Meli Montreux ha vent’anni e si sente insicura e ignorante. Vuole cambiare la propria vita. È così che si lascia risucchiare in un’operazione di riciclaggio di denaro. La trama centrale ruota attorno a questa bizzarra attività illegale: stampare sei milioni di euro in tre giorni.

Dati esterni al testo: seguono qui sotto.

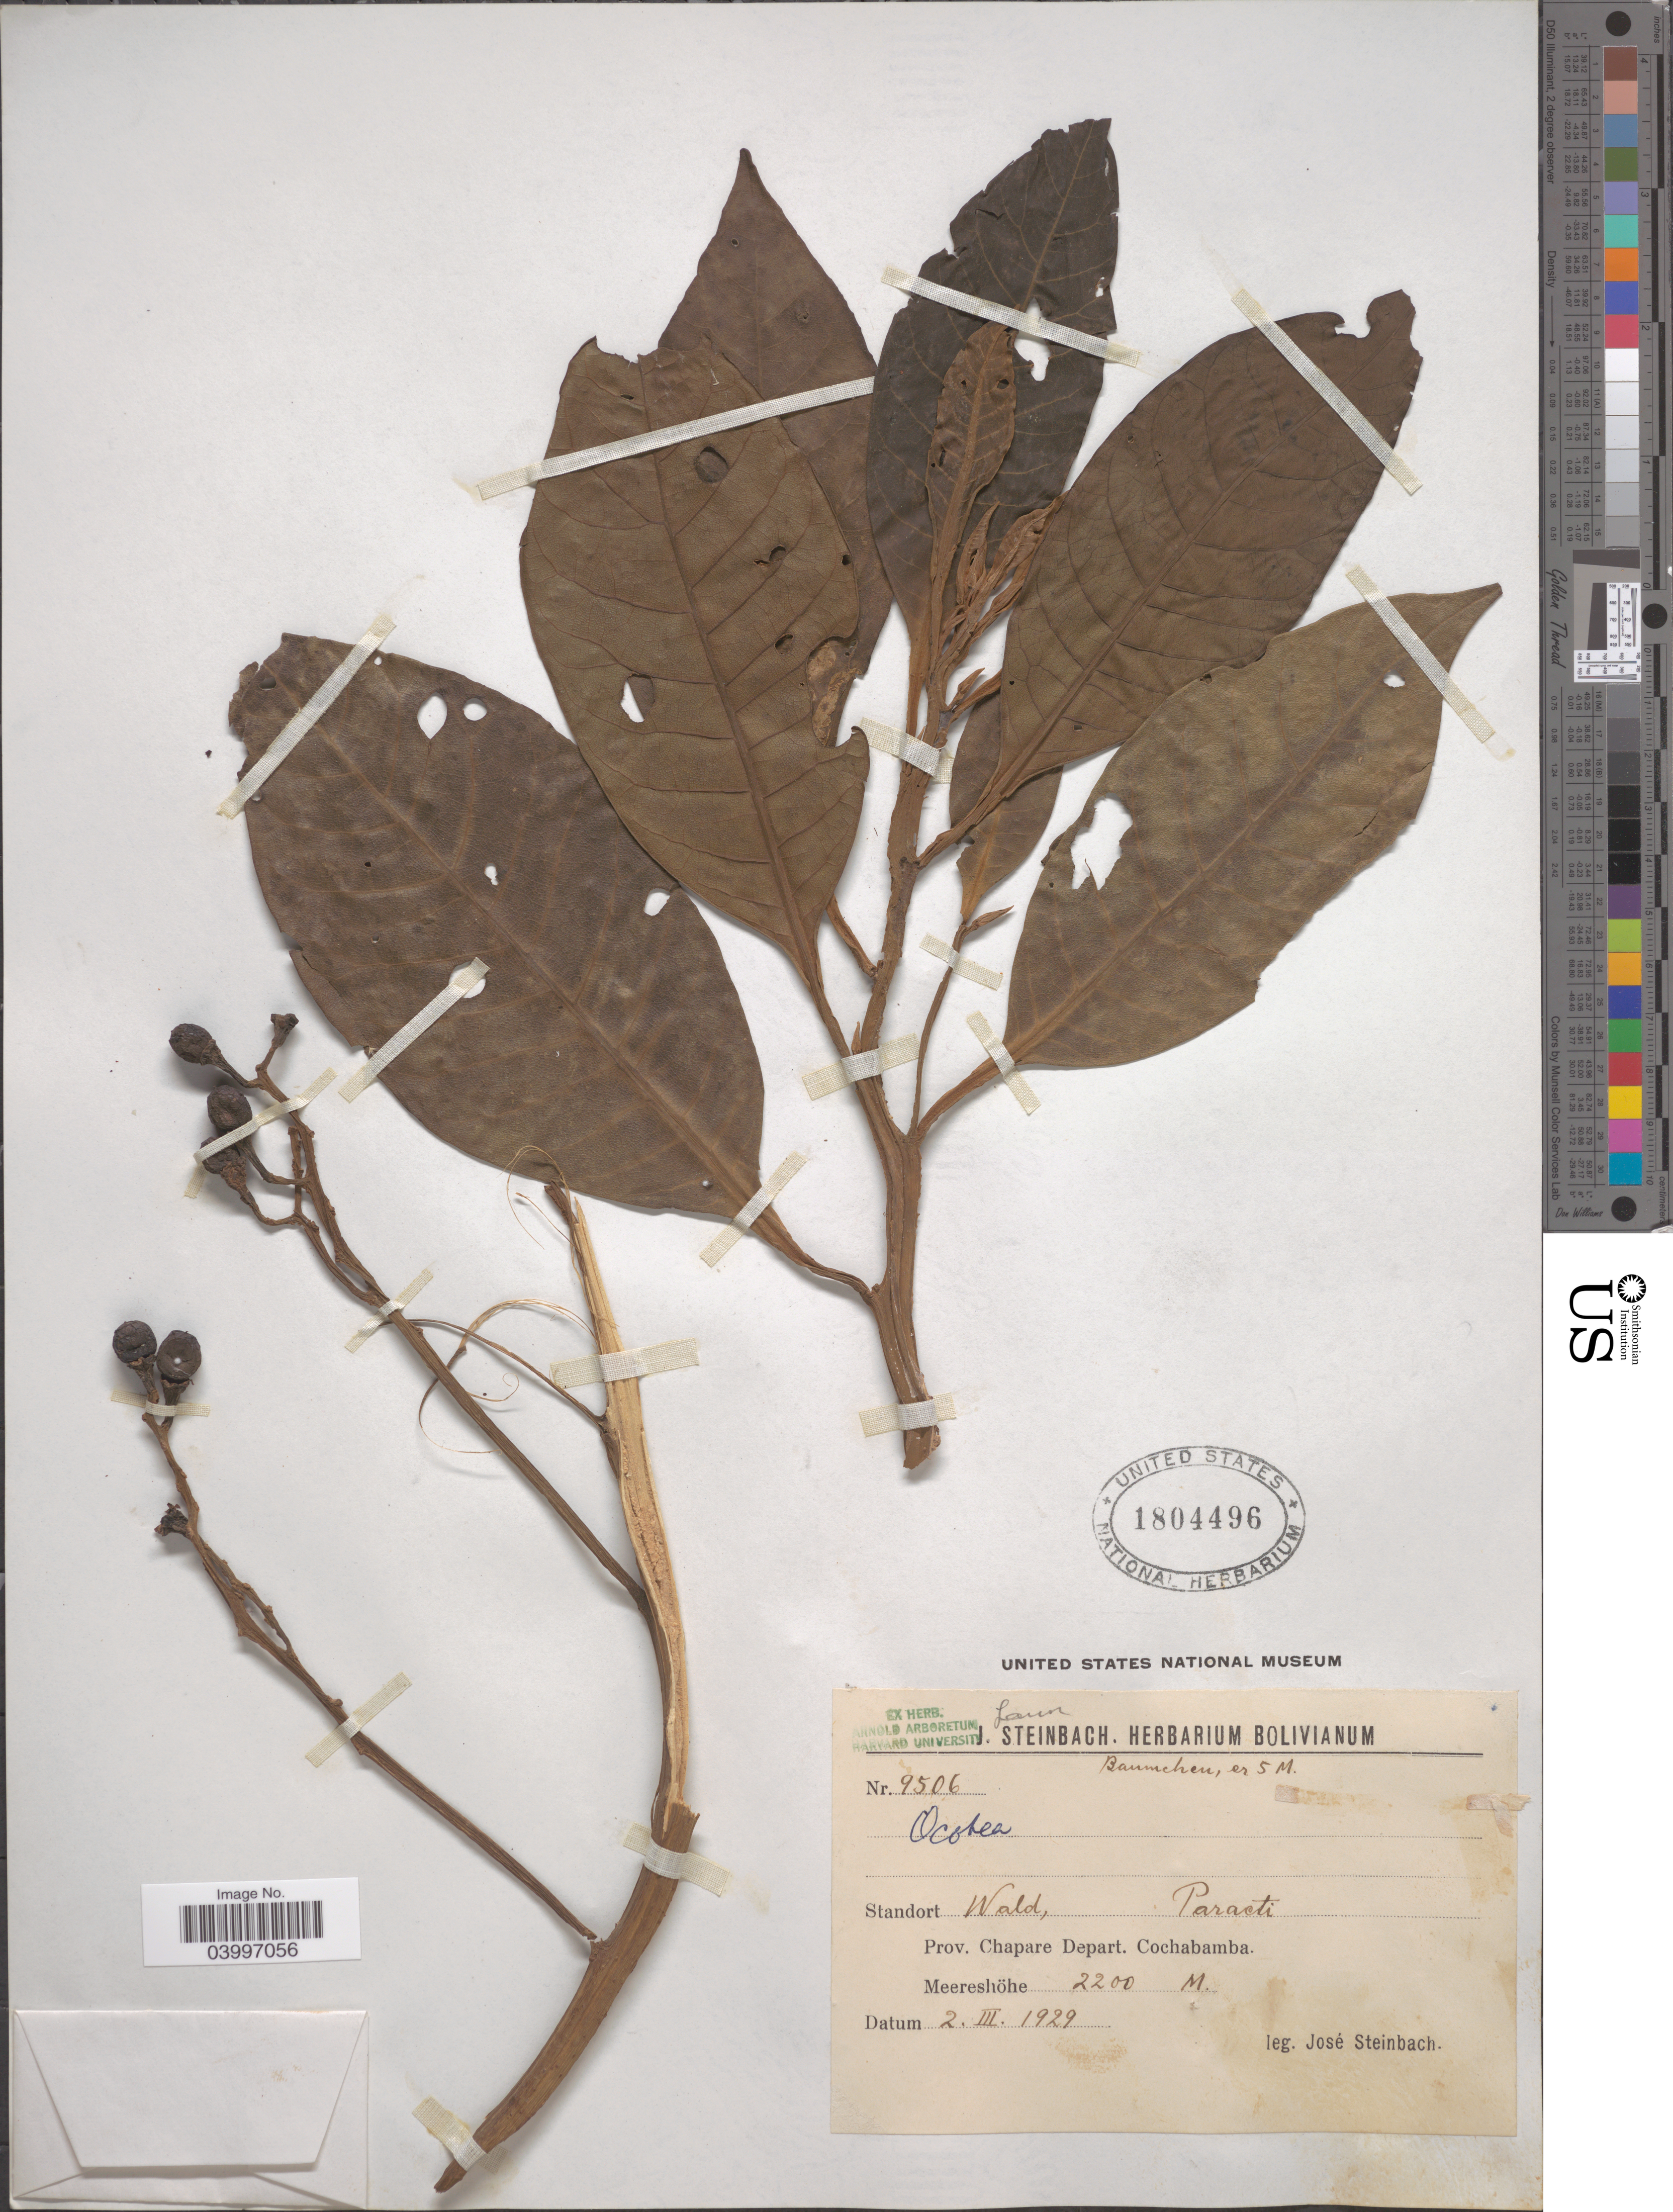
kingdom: Plantae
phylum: Tracheophyta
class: Magnoliopsida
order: Laurales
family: Lauraceae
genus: Ocotea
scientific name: Ocotea sp.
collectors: J. Steinbach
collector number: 9506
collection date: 1929-03-02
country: Bolivia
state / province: Cochabamba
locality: Standort Wald, Paracti [unsure placement] Prov. Chapare Depart. Cochabamba.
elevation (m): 2200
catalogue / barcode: US 1804496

In Italia, Meli incontra una vecchia prostituta argentina, la signorina Rosario Rossi, dotata di una filosofia di vita piuttosto originale. Rosario aiuta Meli a ritrovare la fiducia in se stessa e rincontra il suo primo amore, don Vito Palladino, divenuto nel frattempo un parroco irriverente, indegno di rappresentare la Chiesa.
Tutti i personaggi sono eccentrici, ma sono anche orfani o abbandonati. La loro infanzia spiega le loro azioni. La piccola e saggia Odette, con il suo inseparabile gatto nero nascosto nello zaino, diventa custode delle informazioni che salveranno tutti. Grazie alla fuga di Odette, i destini dei personaggi si intrecciano, permettendo loro di dare finalmente un senso alle loro vite incompiute. Attraverso i loro dialoghi emerge la forza e la fragilità dell’essere umano di fronte alle difficoltà, mentre il racconto affronta la dolorosa realtà dell’abbandono infantile e il delicato equilibrio tra il dire la verità e l’offrire conforto.
Un perfetto idiota è un romanzo che invita a guardare oltre le apparenze: con lo sguardo di un antieroe grottesco eppure profondamente umano, rivela la bellezza e la fragilità delle vite emarginate, ricordando l’empatia di Fredrik Backman e l’umanità lirica di Kent Haruf, con un’ironia esistenziale che ne fa un’opera unica nel panorama contemporaneo. Ricorda anche I romanzi di Michele Prisco, in cui si ritrova nell’infanzia la chiave di tutto.